History of a basilica
St. Paul arrived in Rome in 61 AD. Condemned to death by the Emperor Nero, he was beheaded between 65 and 67 AD. His body was laid to rest in a burial area along the Via Ostiense outside the city walls, about two miles from the place of his martyrdom.
A memorial was soon erected on his tomb, which quickly became a place of prayer and veneration for the persecuted Christians of the first centuries.
In the 4th century, Emperor Constantine signed the Edict of Milan, which allowed Christianity to be freely practiced in Rome. This century in Rome saw the erection of many churches, including the major papal basilicas, though they have all been either completely rebuilt or undergone massive restoration and reconstruction over the centuries.

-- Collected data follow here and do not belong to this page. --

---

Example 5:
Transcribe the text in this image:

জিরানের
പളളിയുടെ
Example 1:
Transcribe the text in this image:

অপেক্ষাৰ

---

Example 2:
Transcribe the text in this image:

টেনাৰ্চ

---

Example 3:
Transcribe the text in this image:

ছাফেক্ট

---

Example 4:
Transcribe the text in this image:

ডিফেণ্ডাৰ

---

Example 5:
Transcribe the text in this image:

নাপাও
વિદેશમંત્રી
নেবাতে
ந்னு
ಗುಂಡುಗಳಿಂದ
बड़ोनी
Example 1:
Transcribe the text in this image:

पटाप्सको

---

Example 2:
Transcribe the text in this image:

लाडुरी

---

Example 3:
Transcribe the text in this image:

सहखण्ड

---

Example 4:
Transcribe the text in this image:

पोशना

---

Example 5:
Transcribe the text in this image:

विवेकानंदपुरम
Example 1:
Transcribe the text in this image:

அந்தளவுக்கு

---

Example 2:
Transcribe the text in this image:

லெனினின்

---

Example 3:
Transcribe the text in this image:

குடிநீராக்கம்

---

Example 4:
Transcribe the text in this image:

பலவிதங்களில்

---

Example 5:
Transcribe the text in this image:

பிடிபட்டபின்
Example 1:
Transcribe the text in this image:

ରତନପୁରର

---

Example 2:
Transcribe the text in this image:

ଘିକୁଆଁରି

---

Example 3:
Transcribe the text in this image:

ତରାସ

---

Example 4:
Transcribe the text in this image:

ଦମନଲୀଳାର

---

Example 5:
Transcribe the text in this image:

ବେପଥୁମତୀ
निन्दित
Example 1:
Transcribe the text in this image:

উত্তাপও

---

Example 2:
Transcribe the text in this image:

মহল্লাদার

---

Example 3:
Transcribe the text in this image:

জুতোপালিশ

Constantine also ordered the building of a small church above the tomb of St. Paul. This modest basilica was consecrated by Pope Sylvester I in 324 AD.
About 70 years later, it was expanded to better accommodate the number of pilgrims it was receiving. This church, which was the largest papal basilica until the rebuilding of St. Peter’s inside the Vatican, is the St. Paul Outside the Walls known today.

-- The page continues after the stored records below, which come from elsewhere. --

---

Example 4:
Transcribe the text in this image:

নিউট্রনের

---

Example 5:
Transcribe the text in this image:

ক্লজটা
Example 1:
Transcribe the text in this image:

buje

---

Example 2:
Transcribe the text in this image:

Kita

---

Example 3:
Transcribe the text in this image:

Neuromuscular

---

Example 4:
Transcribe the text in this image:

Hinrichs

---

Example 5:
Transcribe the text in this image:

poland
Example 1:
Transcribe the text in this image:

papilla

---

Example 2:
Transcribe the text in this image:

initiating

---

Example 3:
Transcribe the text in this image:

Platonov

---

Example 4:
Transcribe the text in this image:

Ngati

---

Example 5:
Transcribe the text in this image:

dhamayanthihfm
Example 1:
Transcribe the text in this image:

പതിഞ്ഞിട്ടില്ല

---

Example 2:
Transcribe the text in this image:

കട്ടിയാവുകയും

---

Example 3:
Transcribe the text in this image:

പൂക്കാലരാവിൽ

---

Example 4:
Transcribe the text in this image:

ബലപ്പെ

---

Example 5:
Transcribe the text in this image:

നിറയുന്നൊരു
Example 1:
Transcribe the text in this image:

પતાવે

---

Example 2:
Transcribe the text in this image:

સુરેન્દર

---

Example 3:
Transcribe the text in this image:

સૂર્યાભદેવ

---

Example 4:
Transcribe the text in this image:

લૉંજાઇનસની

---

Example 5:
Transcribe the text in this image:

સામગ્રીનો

Over the centuries, many popes added chapels and artwork to the grand basilica.
One notable feature is the medallion-shaped portraits of the popes from St. Peter to Francis, as a frieze circling the nave and transept. These were added under Pope Leo the Great in the 5th century.
Pope John VIII constructed a fortification wall around the basilica and the connected Benedictine abbey in the 9th century.

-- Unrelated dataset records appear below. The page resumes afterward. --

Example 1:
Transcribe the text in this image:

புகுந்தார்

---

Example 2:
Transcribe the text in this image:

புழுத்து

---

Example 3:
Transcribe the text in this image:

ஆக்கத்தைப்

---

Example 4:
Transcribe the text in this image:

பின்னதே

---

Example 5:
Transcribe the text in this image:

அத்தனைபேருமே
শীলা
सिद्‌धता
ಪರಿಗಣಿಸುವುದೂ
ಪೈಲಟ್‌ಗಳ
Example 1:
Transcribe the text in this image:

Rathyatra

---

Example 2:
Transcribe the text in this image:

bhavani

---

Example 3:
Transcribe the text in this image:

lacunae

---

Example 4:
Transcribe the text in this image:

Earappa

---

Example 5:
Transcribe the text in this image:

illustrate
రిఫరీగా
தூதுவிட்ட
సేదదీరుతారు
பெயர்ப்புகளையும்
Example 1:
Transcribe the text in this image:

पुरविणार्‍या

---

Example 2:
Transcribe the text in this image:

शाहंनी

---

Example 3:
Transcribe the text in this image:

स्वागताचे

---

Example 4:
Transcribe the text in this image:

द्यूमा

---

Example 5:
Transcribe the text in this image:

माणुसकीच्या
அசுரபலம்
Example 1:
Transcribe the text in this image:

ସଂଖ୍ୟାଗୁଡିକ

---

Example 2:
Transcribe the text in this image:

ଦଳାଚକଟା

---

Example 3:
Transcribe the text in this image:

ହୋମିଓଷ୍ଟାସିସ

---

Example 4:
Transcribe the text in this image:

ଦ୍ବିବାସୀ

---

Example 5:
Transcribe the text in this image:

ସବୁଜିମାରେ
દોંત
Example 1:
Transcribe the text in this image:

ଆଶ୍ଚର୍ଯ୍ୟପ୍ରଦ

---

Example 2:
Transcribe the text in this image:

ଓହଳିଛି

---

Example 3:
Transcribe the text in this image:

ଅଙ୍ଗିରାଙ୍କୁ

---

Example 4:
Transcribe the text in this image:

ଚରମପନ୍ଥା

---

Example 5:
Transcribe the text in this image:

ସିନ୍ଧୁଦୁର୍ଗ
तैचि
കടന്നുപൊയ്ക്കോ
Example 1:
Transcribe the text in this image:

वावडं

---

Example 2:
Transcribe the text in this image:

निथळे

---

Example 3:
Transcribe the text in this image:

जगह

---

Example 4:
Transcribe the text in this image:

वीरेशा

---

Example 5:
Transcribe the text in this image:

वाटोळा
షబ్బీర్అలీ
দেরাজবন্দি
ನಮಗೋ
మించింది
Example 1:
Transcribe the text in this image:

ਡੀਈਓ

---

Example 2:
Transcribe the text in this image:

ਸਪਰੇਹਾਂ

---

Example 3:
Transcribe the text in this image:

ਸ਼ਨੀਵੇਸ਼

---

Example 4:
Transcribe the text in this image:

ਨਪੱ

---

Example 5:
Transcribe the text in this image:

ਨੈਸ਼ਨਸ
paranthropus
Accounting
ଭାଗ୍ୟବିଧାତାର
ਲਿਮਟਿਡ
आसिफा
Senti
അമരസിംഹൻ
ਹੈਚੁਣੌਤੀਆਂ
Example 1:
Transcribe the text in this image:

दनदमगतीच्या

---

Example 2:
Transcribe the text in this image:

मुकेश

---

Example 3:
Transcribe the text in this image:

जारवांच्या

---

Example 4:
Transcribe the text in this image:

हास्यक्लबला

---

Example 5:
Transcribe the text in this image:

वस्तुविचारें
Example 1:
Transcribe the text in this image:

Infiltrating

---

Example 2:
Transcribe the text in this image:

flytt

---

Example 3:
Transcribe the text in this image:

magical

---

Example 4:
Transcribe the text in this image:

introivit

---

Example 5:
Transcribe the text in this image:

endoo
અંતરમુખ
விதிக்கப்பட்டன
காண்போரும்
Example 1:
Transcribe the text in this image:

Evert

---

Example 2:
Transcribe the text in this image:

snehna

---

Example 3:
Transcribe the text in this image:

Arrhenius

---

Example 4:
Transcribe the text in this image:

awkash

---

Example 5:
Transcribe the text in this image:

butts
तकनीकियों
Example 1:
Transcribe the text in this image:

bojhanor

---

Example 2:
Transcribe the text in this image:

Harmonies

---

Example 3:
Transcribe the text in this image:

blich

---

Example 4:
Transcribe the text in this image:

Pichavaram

Additions over the centuries included the Gothic baldachin over the papal altar and St. Paul’s tomb, a monumental candelabrum to hold the Paschal candle, the large mosaic of Christ and the four authors of the Gospels in the apse, and mosaics on the triumphal arch.
Benedictine Monks have had a presence near the tomb of St. Paul since the 8th century. Still an active monastery, the monks oversee the ecumenical activities of the basilica and hear confessions.
Rebuilding a basilica
Part of reconstruction after the fire in 1823 included the addition of the distinct courtyard and portico at the entrance. The quadriportico, a large statue of St. Paul, and the mosaics on the facade were done from the 1890s to 1920s.
In Ad plurimus, Leo XII’s letter asking for help for the basilica’s reconstruction, the pope pointed to the donations from faithful around the world which had supported the construction in the 16th and 17th centuries of the current St. Peter’s Basilica – “one of the largest and most beautiful in the whole universe.”
“Thus, for the same reasons, we have confidence that all those who are faithful to Christ and to this Holy See will be shown to be pious and liberal while, in the name of Paul, we ask them for help in Our needs,” he wrote.
It is right to expect monetary assistance from devout people, he continued, “all the more so since it seems to have reached us, from God himself, this thought, this desire to keep alive the glory of the Apostle [Paul] among us, since, in the midst of the horror of the collapsed vault on the ruins of the great marble columns reduced to ashes, the whole tomb of the Apostle has been preserved.”
Catholics around the world answered the pope’s appeal and other prominent people contributed to the effort through gifts, including Tsar Nicholas I, who donated blocks of malachite and lapis lazuli for altars and King Fouad I of Egypt, who gave alabaster columns and windows.
What St. Paul did for Christians, “we do not hesitate to do it for him,” Leo XII urged. Just as St. Paul collected alms to alleviate the poverty of the faithful in Jerusalem, “you will gather alms through which, before God with the intercession of the Apostle, you will be able to help the spiritual needs of the faithful.”
“We hope therefore,” he said, “that the Basilica will rise from the rubble with that magnificence that is appropriate to the name and memory of the Doctor of the Gentiles.”